## [YOUR OBJECTIVE]
Transcribe every record that appears below, exactly and in full.

(Dataset items)
.....
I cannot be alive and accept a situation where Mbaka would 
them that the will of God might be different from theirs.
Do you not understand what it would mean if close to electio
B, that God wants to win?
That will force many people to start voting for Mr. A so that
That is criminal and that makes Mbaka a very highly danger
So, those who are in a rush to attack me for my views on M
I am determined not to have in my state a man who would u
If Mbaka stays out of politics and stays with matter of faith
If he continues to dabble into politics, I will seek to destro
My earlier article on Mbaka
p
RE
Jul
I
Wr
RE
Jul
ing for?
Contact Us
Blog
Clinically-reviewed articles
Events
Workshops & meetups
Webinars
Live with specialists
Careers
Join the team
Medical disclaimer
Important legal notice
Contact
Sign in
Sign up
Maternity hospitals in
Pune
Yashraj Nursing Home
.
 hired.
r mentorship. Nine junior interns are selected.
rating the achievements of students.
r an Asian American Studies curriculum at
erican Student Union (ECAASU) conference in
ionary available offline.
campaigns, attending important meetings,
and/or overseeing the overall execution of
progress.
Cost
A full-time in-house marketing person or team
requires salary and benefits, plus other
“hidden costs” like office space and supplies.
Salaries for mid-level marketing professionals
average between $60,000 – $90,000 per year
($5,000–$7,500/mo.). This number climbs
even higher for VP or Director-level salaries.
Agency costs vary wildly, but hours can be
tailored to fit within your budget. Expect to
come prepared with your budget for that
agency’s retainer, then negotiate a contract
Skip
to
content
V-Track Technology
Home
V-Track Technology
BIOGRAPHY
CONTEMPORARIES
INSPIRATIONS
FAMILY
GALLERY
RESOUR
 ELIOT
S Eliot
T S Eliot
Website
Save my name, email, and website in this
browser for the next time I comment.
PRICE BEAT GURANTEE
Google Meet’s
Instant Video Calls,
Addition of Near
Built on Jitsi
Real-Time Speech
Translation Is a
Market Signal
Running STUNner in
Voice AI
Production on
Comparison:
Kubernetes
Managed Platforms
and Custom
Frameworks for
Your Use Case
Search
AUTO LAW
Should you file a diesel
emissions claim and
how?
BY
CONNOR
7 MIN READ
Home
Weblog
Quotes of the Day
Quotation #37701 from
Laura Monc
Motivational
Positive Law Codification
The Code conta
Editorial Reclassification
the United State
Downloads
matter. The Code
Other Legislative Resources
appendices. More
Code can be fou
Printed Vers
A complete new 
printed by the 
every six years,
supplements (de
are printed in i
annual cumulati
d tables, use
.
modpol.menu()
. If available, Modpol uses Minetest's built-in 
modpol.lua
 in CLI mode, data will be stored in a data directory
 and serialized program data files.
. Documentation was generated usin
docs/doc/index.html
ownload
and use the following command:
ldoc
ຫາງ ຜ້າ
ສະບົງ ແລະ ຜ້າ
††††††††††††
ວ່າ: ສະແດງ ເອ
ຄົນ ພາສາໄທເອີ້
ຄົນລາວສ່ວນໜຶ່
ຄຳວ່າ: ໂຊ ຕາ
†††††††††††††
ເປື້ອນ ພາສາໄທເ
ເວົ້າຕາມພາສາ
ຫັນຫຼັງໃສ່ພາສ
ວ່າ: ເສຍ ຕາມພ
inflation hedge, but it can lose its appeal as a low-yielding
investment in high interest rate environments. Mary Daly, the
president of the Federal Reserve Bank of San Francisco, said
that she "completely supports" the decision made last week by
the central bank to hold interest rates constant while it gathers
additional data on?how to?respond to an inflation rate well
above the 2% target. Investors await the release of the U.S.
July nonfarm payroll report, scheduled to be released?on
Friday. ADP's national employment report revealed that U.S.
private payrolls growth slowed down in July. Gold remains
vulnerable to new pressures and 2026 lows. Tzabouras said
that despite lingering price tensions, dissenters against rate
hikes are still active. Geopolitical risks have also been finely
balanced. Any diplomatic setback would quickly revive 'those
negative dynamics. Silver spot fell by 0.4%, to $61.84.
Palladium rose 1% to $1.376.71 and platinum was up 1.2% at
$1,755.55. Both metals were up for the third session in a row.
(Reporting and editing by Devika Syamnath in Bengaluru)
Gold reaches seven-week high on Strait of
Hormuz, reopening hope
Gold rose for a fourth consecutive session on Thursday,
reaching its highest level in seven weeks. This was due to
.....
## [EXERCISE ANSWER]
I cannot be alive and accept a situation where Mbaka would 
them that the will of God might be different from theirs.
Do you not understand what it would mean if close to electio
B, that God wants to win?
That will force many people to start voting for Mr. A so that
That is criminal and that makes Mbaka a very highly danger
So, those who are in a rush to attack me for my views on M
I am determined not to have in my state a man who would u
If Mbaka stays out of politics and stays with matter of faith
If he continues to dabble into politics, I will seek to destro
My earlier article on Mbaka
p
RE
Jul
I
Wr
RE
Jul
ing for?
Contact Us
Blog
Clinically-reviewed articles
Events
Workshops & meetups
Webinars
Live with specialists
Careers
Join the team
Medical disclaimer
Important legal notice
Contact
Sign in
Sign up
Maternity hospitals in
Pune
Yashraj Nursing Home
.
 hired.
r mentorship. Nine junior interns are selected.
rating the achievements of students.
r an Asian American Studies curriculum at
erican Student Union (ECAASU) conference in
ionary available offline.
campaigns, attending important meetings,
and/or overseeing the overall execution of
progress.
Cost
A full-time in-house marketing person or team
requires salary and benefits, plus other
“hidden costs” like office space and supplies.
Salaries for mid-level marketing professionals
average between $60,000 – $90,000 per year
($5,000–$7,500/mo.). This number climbs
even higher for VP or Director-level salaries.
Agency costs vary wildly, but hours can be
tailored to fit within your budget. Expect to
come prepared with your budget for that
agency’s retainer, then negotiate a contract
Skip
to
content
V-Track Technology
Home
V-Track Technology
BIOGRAPHY
CONTEMPORARIES
INSPIRATIONS
FAMILY
GALLERY
RESOUR
 ELIOT
S Eliot
T S Eliot
Website
Save my name, email, and website in this
browser for the next time I comment.
PRICE BEAT GURANTEE
Google Meet’s
Instant Video Calls,
Addition of Near
Built on Jitsi
Real-Time Speech
Translation Is a
Market Signal
Running STUNner in
Voice AI
Production on
Comparison:
Kubernetes
Managed Platforms
and Custom
Frameworks for
Your Use Case
Search
AUTO LAW
Should you file a diesel
emissions claim and
how?
BY
CONNOR
7 MIN READ
Home
Weblog
Quotes of the Day
Quotation #37701 from
Laura Monc
Motivational
Positive Law Codification
The Code conta
Editorial Reclassification
the United State
Downloads
matter. The Code
Other Legislative Resources
appendices. More
Code can be fou
Printed Vers
A complete new 
printed by the 
every six years,
supplements (de
are printed in i
annual cumulati
d tables, use
.
modpol.menu()
. If available, Modpol uses Minetest's built-in 
modpol.lua
 in CLI mode, data will be stored in a data directory
 and serialized program data files.
. Documentation was generated usin
docs/doc/index.html
ownload
and use the following command:
ldoc
ຫາງ ຜ້າ
ສະບົງ ແລະ ຜ້າ
††††††††††††
ວ່າ: ສະແດງ ເອ
ຄົນ ພາສາໄທເອີ້
ຄົນລາວສ່ວນໜຶ່
ຄຳວ່າ: ໂຊ ຕາ
†††††††††††††
ເປື້ອນ ພາສາໄທເ
ເວົ້າຕາມພາສາ
ຫັນຫຼັງໃສ່ພາສ
ວ່າ: ເສຍ ຕາມພ
inflation hedge, but it can lose its appeal as a low-yielding
investment in high interest rate environments. Mary Daly, the
president of the Federal Reserve Bank of San Francisco, said
that she "completely supports" the decision made last week by
the central bank to hold interest rates constant while it gathers
additional data on?how to?respond to an inflation rate well
above the 2% target. Investors await the release of the U.S.
July nonfarm payroll report, scheduled to be released?on
Friday. ADP's national employment report revealed that U.S.
private payrolls growth slowed down in July. Gold remains
vulnerable to new pressures and 2026 lows. Tzabouras said
that despite lingering price tensions, dissenters against rate
hikes are still active. Geopolitical risks have also been finely
balanced. Any diplomatic setback would quickly revive 'those
negative dynamics. Silver spot fell by 0.4%, to $61.84.
Palladium rose 1% to $1.376.71 and platinum was up 1.2% at
$1,755.55. Both metals were up for the third session in a row.
(Reporting and editing by Devika Syamnath in Bengaluru)
Gold reaches seven-week high on Strait of
Hormuz, reopening hope
Gold rose for a fourth consecutive session on Thursday,
reaching its highest level in seven weeks. This was due to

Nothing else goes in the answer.